Qui instrumentalise l’aide humanitaire ? Le Venezuela est confronté à la pire crise politique et économique de son histoire, marquée par l’hyperinflation et des pénuries de produits de première nécessité. Les gouvernements américain et russe se sont donc accusés mutuellement d’instrumentaliser l’aide humanitaire.

-Hamza ben Laden déchu de sa nationalité saoudienne

Le fils d’Oussama Ben Laden, aujourd’hui âgé de près d’une trentaine d’années, dirigerait le groupe Ansar al-Fourqan. Activement recherché par les États-Unis, il a été déchu de sa nationalité saoudienne.

Hamza ben Laden, présenté par les États-Unis comme un “dirigeant-clé” du réseau djihadiste Al-Qaïda, a été déchu de sa nationalité saoudienne, a rapporté vendredi le journal officiel saoudien. Ce journal, Umm al-Qura, a indiqué en citant le ministère saoudien de l’Intérieur, que Hamza ben Laden avait été déchu de sa nationalité par un décret royal en date du 22 février. Il ne précise pas les raisons de cette décision.
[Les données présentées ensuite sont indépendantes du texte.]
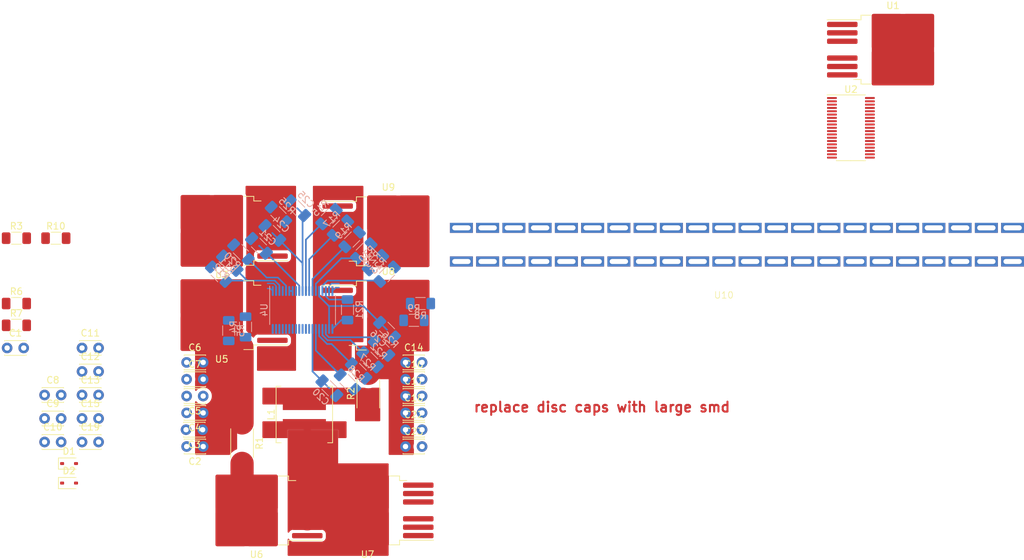
<source format=kicad_pcb>
(kicad_pcb (version 20221018) (generator pcbnew)

  (general
    (thickness 1.6)
  )

  (paper "A4")
  (layers
    (0 "F.Cu" signal)
    (31 "B.Cu" signal)
    (32 "B.Adhes" user "B.Adhesive")
    (33 "F.Adhes" user "F.Adhesive")
    (34 "B.Paste" user)
    (35 "F.Paste" user)
    (36 "B.SilkS" user "B.Silkscreen")
    (37 "F.SilkS" user "F.Silkscreen")
    (38 "B.Mask" user)
    (39 "F.Mask" user)
    (40 "Dwgs.User" user "User.Drawings")
    (41 "Cmts.User" user "User.Comments")
    (42 "Eco1.User" user "User.Eco1")
    (43 "Eco2.User" user "User.Eco2")
    (44 "Edge.Cuts" user)
    (45 "Margin" user)
    (46 "B.CrtYd" user "B.Courtyard")
    (47 "F.CrtYd" user "F.Courtyard")
    (48 "B.Fab" user)
    (49 "F.Fab" user)
    (50 "User.1" user)
    (51 "User.2" user)
    (52 "User.3" user)
    (53 "User.4" user)
    (54 "User.5" user)
    (55 "User.6" user)
    (56 "User.7" user)
    (57 "User.8" user)
    (58 "User.9" user)
  )

  (setup
    (stackup
      (layer "F.SilkS" (type "Top Silk Screen"))
      (layer "F.Paste" (type "Top Solder Paste"))
      (layer "F.Mask" (type "Top Solder Mask") (thickness 0.01))
      (layer "F.Cu" (type "copper") (thickness 0.035))
      (layer "dielectric 1" (type "core") (thickness 1.51) (material "FR4") (epsilon_r 4.5) (loss_tangent 0.02))
      (layer "B.Cu" (type "copper") (thickness 0.035))
      (layer "B.Mask" (type "Bottom Solder Mask") (thickness 0.01))
      (layer "B.Paste" (type "Bottom Solder Paste"))
      (layer "B.SilkS" (type "Bottom Silk Screen"))
      (copper_finish "None")
      (dielectric_constraints no)
    )
    (pad_to_mask_clearance 0)
    (grid_origin 69.215 63.754)
    (pcbplotparams
      (layerselection 0x00010fc_ffffffff)
      (plot_on_all_layers_selection 0x0000000_00000000)
      (disableapertmacros false)
      (usegerberextensions false)
      (usegerberattributes true)
      (usegerberadvancedattributes true)
      (creategerberjobfile true)
      (dashed_line_dash_ratio 12.000000)
      (dashed_line_gap_ratio 3.000000)
      (svgprecision 4)
      (plotframeref false)
      (viasonmask false)
      (mode 1)
      (useauxorigin false)
      (hpglpennumber 1)
      (hpglpenspeed 20)
      (hpglpendiameter 15.000000)
      (dxfpolygonmode true)
      (dxfimperialunits true)
      (dxfusepcbnewfont true)
      (psnegative false)
      (psa4output false)
      (plotreference true)
      (plotvalue true)
      (plotinvisibletext false)
      (sketchpadsonfab false)
      (subtractmaskfromsilk false)
      (outputformat 1)
      (mirror false)
      (drillshape 1)
      (scaleselection 1)
      (outputdirectory "")
    )
  )

  (net 0 "")
  (net 1 "BUCK_INPUT")
  (net 2 "GND")
  (net 3 "/LT8228_BUCK/V1D")
  (net 4 "Net-(C8-Pad1)")
  (net 5 "/LT8228_BUCK/POST_RSNS1")
  (net 6 "/LT8228_BUCK/BST")
  (net 7 "/LT8228_BUCK/SW")
  (net 8 "/LT8228_BUCK/DRVCC")
  (net 9 "Net-(C12-Pad1)")
  (net 10 "/LT8228_BUCK/ISET1P")
  (net 11 "/LT8228_BUCK/ISET2P")
  (net 12 "/LT8228_BUCK/ISHARE")
  (net 13 "/LT8228_BUCK/TMR")
  (net 14 "/LT8228_BUCK/SS")
  (net 15 "/LT8228_BUCK/VC2")
  (net 16 "Net-(C24-Pad2)")
  (net 17 "/LT8228_BUCK/INTVCC")
  (net 18 "/LT8228_BUCK/DS1")
  (net 19 "/LT8228_BUCK/DG1")
  (net 20 "/LT8228_BUCK/PRE_RSNS2")
  (net 21 "/LT8228_BUCK/POST_RSNS2")
  (net 22 "/LT8228_BUCK/SNS1P")
  (net 23 "/LT8228_BUCK/SNS1N")
  (net 24 "/LT8228_BUCK/TG")
  (net 25 "Net-(R6-Pad2)")
  (net 26 "/LT8228_BUCK/BG")
  (net 27 "Net-(R7-Pad2)")
  (net 28 "/LT8228_BUCK/DG2")
  (net 29 "/LT8228_BUCK/UV1")
  (net 30 "/LT8228_BUCK/IMON2")
  (net 31 "/LT8228_BUCK/IMON1")
  (net 32 "/LT8228_BUCK/IGND")
  (net 33 "/LT8228_BUCK/SYNC")
  (net 34 "/LT8228_BUCK/RT")
  (net 35 "unconnected-(R26-Pad1)")
  (net 36 "/LT8228_BUCK/DRXN")
  (net 37 "unconnected-(R27-Pad1)")
  (net 38 "/LT8228_BUCK/~FAULT")
  (net 39 "unconnected-(R28-Pad1)")
  (net 40 "/LT8228_BUCK/~REPORT")
  (net 41 "/LT8228_BUCK/FB2")
  (net 42 "unconnected-(U1-Pad1)")
  (net 43 "Net-(U1-Pad2)")
  (net 44 "unconnected-(U1-Pad4)")
  (net 45 "/LT8228_BOOST/SNS1P")
  (net 46 "/LT8228_BOOST/SNS1N")
  (net 47 "/LT8228_BOOST/UV1")
  (net 48 "/LT8228_BOOST/FB1")
  (net 49 "/LT8228_BOOST/IMON1")
  (net 50 "/LT8228_BOOST/ISET1N")
  (net 51 "/LT8228_BOOST/ISET2N")
  (net 52 "/LT8228_BOOST/VC1")
  (net 53 "/LT8228_BOOST/SS")
  (net 54 "/LT8228_BOOST/VC2")
  (net 55 "/LT8228_BOOST/ISET1P")
  (net 56 "/LT8228_BOOST/ISET2P")
  (net 57 "/LT8228_BOOST/IMON2")
  (net 58 "/LT8228_BOOST/FB2")
  (net 59 "/LT8228_BOOST/UV2")
  (net 60 "/LT8228_BOOST/RT")
  (net 61 "/LT8228_BOOST/ISHARE")
  (net 62 "/LT8228_BOOST/SNS2P")
  (net 63 "/LT8228_BOOST/SNS2N")
  (net 64 "/LT8228_BOOST/IGND")
  (net 65 "/LT8228_BOOST/INTVCC")
  (net 66 "/LT8228_BOOST/DRXN")
  (net 67 "/LT8228_BOOST/SYNC")
  (net 68 "/LT8228_BOOST/~FAULT")
  (net 69 "/LT8228_BOOST/~REPORT")
  (net 70 "/LT8228_BOOST/TMR")
  (net 71 "/LT8228_BOOST/BG")
  (net 72 "/LT8228_BOOST/DRVCC")
  (net 73 "/LT8228_BOOST/BIAS")
  (net 74 "/LT8228_BOOST/SW")
  (net 75 "/LT8228_BOOST/TG")
  (net 76 "/LT8228_BOOST/BST")
  (net 77 "/LT8228_BOOST/ENABLE")
  (net 78 "/LT8228_BOOST/DS2")
  (net 79 "/LT8228_BOOST/DG2")
  (net 80 "/LT8228_BOOST/V1D")
  (net 81 "/LT8228_BOOST/DS1")
  (net 82 "/LT8228_BOOST/DG1")
  (net 83 "/LT8228_BUCK/VC1")
  (net 84 "/LT8228_BUCK/SNS2P")
  (net 85 "/LT8228_BUCK/SNS2N")
  (net 86 "/LT8228_BUCK/BIAS")
  (net 87 "/LT8228_BUCK/ENABLE")
  (net 88 "/LT8228_BUCK/DS2")
  (net 89 "BUCK_OUTPUT")
  (net 90 "unconnected-(U10-Pad1)")
  (net 91 "unconnected-(U10-Pad2)")
  (net 92 "unconnected-(U10-Pad3)")
  (net 93 "unconnected-(U10-Pad4)")
  (net 94 "unconnected-(U10-Pad5)")
  (net 95 "unconnected-(U10-Pad6)")
  (net 96 "unconnected-(U10-Pad7)")
  (net 97 "unconnected-(U10-Pad8)")
  (net 98 "unconnected-(U10-Pad9)")
  (net 99 "unconnected-(U10-Pad10)")
  (net 100 "unconnected-(U10-Pad11)")
  (net 101 "unconnected-(U10-Pad12)")
  (net 102 "unconnected-(U10-Pad13)")
  (net 103 "unconnected-(U10-Pad14)")
  (net 104 "unconnected-(U10-Pad15)")
  (net 105 "unconnected-(U10-Pad16)")
  (net 106 "unconnected-(U10-Pad17)")
  (net 107 "unconnected-(U10-Pad18)")
  (net 108 "unconnected-(U10-Pad19)")
  (net 109 "unconnected-(U10-Pad20)")
  (net 110 "unconnected-(U10-Pad21)")
  (net 111 "unconnected-(U10-Pad22)")
  (net 112 "unconnected-(U10-Z-Pad23)")
  (net 113 "unconnected-(U10-Y-Pad24)")
  (net 114 "unconnected-(U10-X-Pad25)")
  (net 115 "unconnected-(U10-W-Pad26)")
  (net 116 "unconnected-(U10-V-Pad27)")
  (net 117 "unconnected-(U10-U-Pad28)")
  (net 118 "unconnected-(U10-T-Pad29)")
  (net 119 "unconnected-(U10-S-Pad30)")
  (net 120 "unconnected-(U10-R-Pad31)")
  (net 121 "unconnected-(U10-P-Pad32)")
  (net 122 "unconnected-(U10-N-Pad33)")
  (net 123 "unconnected-(U10-M-Pad34)")
  (net 124 "unconnected-(U10-L-Pad35)")
  (net 125 "unconnected-(U10-K-Pad36)")
  (net 126 "unconnected-(U10-J-Pad37)")
  (net 127 "unconnected-(U10-H-Pad38)")
  (net 128 "unconnected-(U10-F-Pad39)")
  (net 129 "unconnected-(U10-E-Pad40)")
  (net 130 "unconnected-(U10-D-Pad41)")
  (net 131 "unconnected-(U10-C-Pad42)")
  (net 132 "unconnected-(U10-B-Pad43)")
  (net 133 "unconnected-(U10-A-Pad44)")

  (footprint "Resistor_SMD:R_2512_6332Metric_Pad1.40x3.35mm_HandSolder" (layer "F.Cu") (at 58.528 67.056 -90))

  (footprint "Capacitor_THT:C_Disc_D3.0mm_W2.0mm_P2.50mm" (layer "F.Cu") (at 28.735 66.884))

  (footprint "Resistor_SMD:R_1206_3216Metric_Pad1.30x1.75mm_HandSolder" (layer "F.Cu") (at 24.485 49.264))

  (footprint "Package_TO_SOT_SMD:TO-263-6" (layer "F.Cu") (at 60.717 77.216 180))

  (footprint "Capacitor_THT:C_Disc_D3.0mm_W2.0mm_P2.50mm" (layer "F.Cu") (at 28.735 59.784))

  (footprint "Capacitor_THT:C_Disc_D3.0mm_W2.0mm_P2.50mm" (layer "F.Cu") (at 52.665 59.944 180))

  (footprint "Package_TO_SOT_SMD:TO-263-6" (layer "F.Cu") (at 55.472312 34.99934 180))

  (footprint "Capacitor_THT:C_Disc_D3.0mm_W2.0mm_P2.50mm" (layer "F.Cu") (at 83.185 65.024))

  (footprint "Package_TO_SOT_SMD:TO-263-6" (layer "F.Cu") (at 77.46216 77.20649 180))

  (footprint "AudioJacks:50-44A-30" (layer "F.Cu") (at 91.615 44.704))

  (footprint "Capacitor_THT:C_Disc_D3.0mm_W2.0mm_P2.50mm" (layer "F.Cu") (at 50.165 54.864))

  (footprint "Resistor_SMD:R_1206_3216Metric_Pad1.30x1.75mm_HandSolder" (layer "F.Cu") (at 24.485 36.104))

  (footprint "Capacitor_THT:C_Disc_D3.0mm_W2.0mm_P2.50mm" (layer "F.Cu") (at 34.385 52.684))

  (footprint "Package_TO_SOT_SMD:TO-263-6" (layer "F.Cu") (at 80.602045 47.788444))

  (footprint "Capacitor_THT:C_Disc_D3.0mm_W2.0mm_P2.50mm" (layer "F.Cu") (at 83.185 59.944))

  (footprint "Capacitor_THT:C_Disc_D3.0mm_W2.0mm_P2.50mm" (layer "F.Cu") (at 83.185 67.564))

  (footprint "Capacitor_THT:C_Disc_D3.0mm_W2.0mm_P2.50mm" (layer "F.Cu") (at 83.185 62.484))

  (footprint "Capacitor_THT:C_Disc_D3.0mm_W2.0mm_P2.50mm" (layer "F.Cu") (at 83.185 57.404))

  (footprint "Package_TO_SOT_SMD:TO-263-6" (layer "F.Cu") (at 55.45581 47.719885 180))

  (footprint "Capacitor_THT:C_Disc_D3.0mm_W2.0mm_P2.50mm" (layer "F.Cu") (at 34.385 63.334))

  (footprint "Diode_SMD:D_SOD-323" (layer "F.Cu") (at 32.43 70.134))

  (footprint "Capacitor_THT:C_Disc_D3.0mm_W2.0mm_P2.50mm" (layer "F.Cu") (at 50.165 57.404))

  (footprint "Diode_SMD:D_SOD-323" (layer "F.Cu") (at 32.43 73.084))

  (footprint "Capacitor_THT:C_Disc_D3.0mm_W2.0mm_P2.50mm" (layer "F.Cu") (at 52.665 67.564 180))

  (footprint "Capacitor_THT:C_Disc_D3.0mm_W2.0mm_P2.50mm" (layer "F.Cu") (at 34.385 66.884))

  (footprint "Package_SO:TSSOP-38_4.4x9.7mm_P0.5mm" (layer "F.Cu") (at 150.38 19.439))

  (footprint "Capacitor_THT:C_Disc_D3.0mm_W2.0mm_P2.50mm" (layer "F.Cu") (at 23.085 52.684))

  (footprint "Capacitor_THT:C_Disc_D3.0mm_W2.0mm_P2.50mm" (layer "F.Cu") (at 34.385 59.784))

  (footprint "Capacitor_THT:C_Disc_D3.0mm_W2.0mm_P2.50mm" (layer "F.Cu") (at 83.185 54.864))

  (footprint "Resistor_SMD:R_1206_3216Metric_Pad1.30x1.75mm_HandSolder" (layer "F.Cu") (at 30.435 36.104))

  (footprint "Capacitor_THT:C_Disc_D3.0mm_W2.0mm_P2.50mm" (layer "F.Cu") (at 52.665 62.484 180))

  (footprint "Capacitor_THT:C_Disc_D3.0mm_W2.0mm_P2.50mm" (layer "F.Cu") (at 28.735 63.334))

  (footprint "Resistor_SMD:R_1206_3216Metric_Pad1.30x1.75mm_HandSolder" (layer "F.Cu") (at 24.485 45.974))

  (footprint "Inductor_SMD:L_Coilcraft_XAL7030-472" (layer "F.Cu") (at 67.926 62.738 90))

  (footprint "Capacitor_THT:C_Disc_D3.0mm_W2.0mm_P2.50mm" (layer "F.Cu") (at 34.385 56.234))

  (footprint "Resistor_SMD:R_2512_6332Metric_Pad1.40x3.35mm_HandSolder" (layer "F.Cu") (at 77.578 59.563 90))

  (footprint "Package_TO_SOT_SMD:TO-263-6" (layer "F.Cu") (at 156.73 7.639))

  (footprint "Capacitor_THT:C_Disc_D3.0mm_W2.0mm_P2.50mm" (layer "F.Cu")
    (tstamp eb7b5031-fd92-48cd-9296-7c75b527306d)
    (at 52.577 65.024 180)
    (descr "C, Disc series, Radial, pin pitch=2.50mm, , diameter*width=3*2mm^2, Capacitor")
    (tags "C Disc series Radial pin pitch 2.50mm  diameter 3mm width 2mm Capacitor")
    (property "Sheetfile" "LT8228_BUCK.kicad_sch")
    (property "Sheetname" "LT8228_BUCK")
    (property "ki_description" "Unpolarized capacitor")
    (property "ki_keywords" "cap capacitor")
    (path "/8cc9d5be-069c-4735-bf76-a7be659549d5/6408a470-bd43-47f2-801b-5eb2aa14dc0b")
    (attr through_hole)
    (fp_text reference "C3" (at 1.25 -2.25) (layer "F.SilkS")
        (effects (font (size 1 1) 
... [143394 chars truncated]
</source>
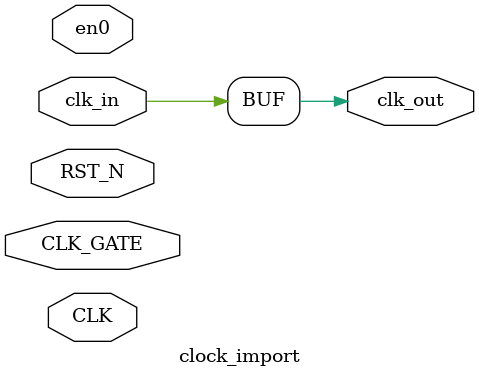
<source format=v>

module clock_import(RST_N,
                    CLK,
                    CLK_GATE,
                    en0, // Dummy
                    clk_in,
		    clk_out);
   input RST_N;
   input CLK;
   input CLK_GATE;
   input en0;
   input clk_in;
   output clk_out;

   assign clk_out = clk_in;
   
endmodule
</source>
Une récompense pour le retrouver. Jeudi, Washington, proche allié de l’Arabie saoudite, a offert une récompense pouvant atteindre un million de dollars pour toute information permettant de retrouver Hamza Ben Laden, présenté comme un “dirigeant-clé” d’Al-Qaïda. Considéré comme le fils préféré -voire le successeur désigné- d’Oussama ben Laden, Hamza était déjà sur la liste noire américaine des personnes accusées de terrorisme.

-Manifestations à Alger : 63 blessés dont 56 policiers, 45 arrestations

Des journalistes ont dénombré une dizaine de blessés chez les manifestants, cibles de coups de matraque et de pierres que renvoyaient certains policiers. 

Les heurts, vendredi à Alger, en marge des manifestations massives contre la perspective d’un cinquième mandat du président Abdelaziz Bouteflika en Algérie, ont fait 56 blessés parmi les policiers et sept chez les manifestants, a annoncé la police, citée par la télévision nationale.

Des journalistes de l’AFP ont eux dénombré une dizaine de blessés chez les manifestants, cibles de coups de matraque, de pierres que renvoyaient certains policiers, d’éclats de grenade lacrymogènes ou intoxiqués par les gaz.